I doubt either type will be suitable for what you want.

The capacitive charger is not suited for anything above 5-10Amps RMS.

The PFC charger can be made for those power levels, but I assume you know the theory behind PFC boost converters. 
The typical output voltage is 380-415V. Is this suitable for you?

If not you may want to have a look at the 12KW open source charger


----------



## alvin (Jul 26, 2008)

jackbauer said:


> I did some experiments with the cap charger a few years back including 3 phase input and control via ssr. The best method to make it programmable is one of there :
> http://www.lightobject.com/Programm...th-dual-control-Good-for-HHO-System-P407.aspx
> 
> The two control relays can be setup to switch solid states. One drops the current to the termination current and the other kills power once the cv voltage is reached the second time.

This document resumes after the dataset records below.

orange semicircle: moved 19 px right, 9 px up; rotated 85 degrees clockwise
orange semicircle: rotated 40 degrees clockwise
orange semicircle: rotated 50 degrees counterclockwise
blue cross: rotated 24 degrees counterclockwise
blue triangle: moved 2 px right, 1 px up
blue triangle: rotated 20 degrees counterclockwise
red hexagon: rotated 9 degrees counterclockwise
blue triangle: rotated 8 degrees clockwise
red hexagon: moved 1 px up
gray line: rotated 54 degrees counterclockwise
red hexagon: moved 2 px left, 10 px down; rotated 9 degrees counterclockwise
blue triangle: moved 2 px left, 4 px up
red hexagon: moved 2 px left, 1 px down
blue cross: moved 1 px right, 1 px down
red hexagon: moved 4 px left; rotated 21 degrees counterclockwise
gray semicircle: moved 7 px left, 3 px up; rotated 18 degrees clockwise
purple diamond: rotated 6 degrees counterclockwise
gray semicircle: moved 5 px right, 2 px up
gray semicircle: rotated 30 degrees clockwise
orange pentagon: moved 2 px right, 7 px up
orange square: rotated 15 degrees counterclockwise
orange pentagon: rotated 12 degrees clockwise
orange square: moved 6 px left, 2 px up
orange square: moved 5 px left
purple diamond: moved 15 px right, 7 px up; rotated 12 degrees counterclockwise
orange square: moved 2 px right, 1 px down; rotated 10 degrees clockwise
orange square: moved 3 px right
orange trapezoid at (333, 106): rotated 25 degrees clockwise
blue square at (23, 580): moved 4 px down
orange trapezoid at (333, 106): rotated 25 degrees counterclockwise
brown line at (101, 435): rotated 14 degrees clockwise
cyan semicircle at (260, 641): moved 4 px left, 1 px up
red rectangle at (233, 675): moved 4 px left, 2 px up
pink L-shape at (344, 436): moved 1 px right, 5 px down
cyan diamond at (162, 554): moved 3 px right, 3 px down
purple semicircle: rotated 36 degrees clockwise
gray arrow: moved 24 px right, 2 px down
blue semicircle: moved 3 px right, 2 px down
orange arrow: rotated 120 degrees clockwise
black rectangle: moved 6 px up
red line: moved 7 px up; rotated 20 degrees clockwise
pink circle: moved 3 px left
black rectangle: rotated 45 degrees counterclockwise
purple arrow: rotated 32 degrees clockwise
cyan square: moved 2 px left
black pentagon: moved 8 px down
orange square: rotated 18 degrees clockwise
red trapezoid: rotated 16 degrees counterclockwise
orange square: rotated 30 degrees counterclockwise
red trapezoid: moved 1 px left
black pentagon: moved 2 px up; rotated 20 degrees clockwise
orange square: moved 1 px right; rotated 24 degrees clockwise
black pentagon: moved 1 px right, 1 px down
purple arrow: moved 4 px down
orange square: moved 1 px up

I watched your videos about that. Do you still use it to charge?

Alvin


----------



## cts_casemod (Aug 23, 2012)

jackbauer said:


> I did some experiments with the cap charger a few years back including 3 phase input and control via ssr. The best method to make it programmable is one of there :
> http://www.lightobject.com/Programm...th-dual-control-Good-for-HHO-System-P407.aspx
> 
> The two control relays can be setup to switch solid states. One drops the current to the termination current and the other kills power once the cv voltage is reached the second time.



ALWAYS USE A CONTACTOR and a good quality one.
The inductive load is enough to weld the contacts of a small relay or damage a SS switch and if this happens the charge wont stop until something burns out.

Also for someone trying this a fuse BEFORE and another one AFTER the bridge rectifier is mandatory.

Using the right inductor or a mixture of inductor/capacitors will reduce the peaks substantially


----------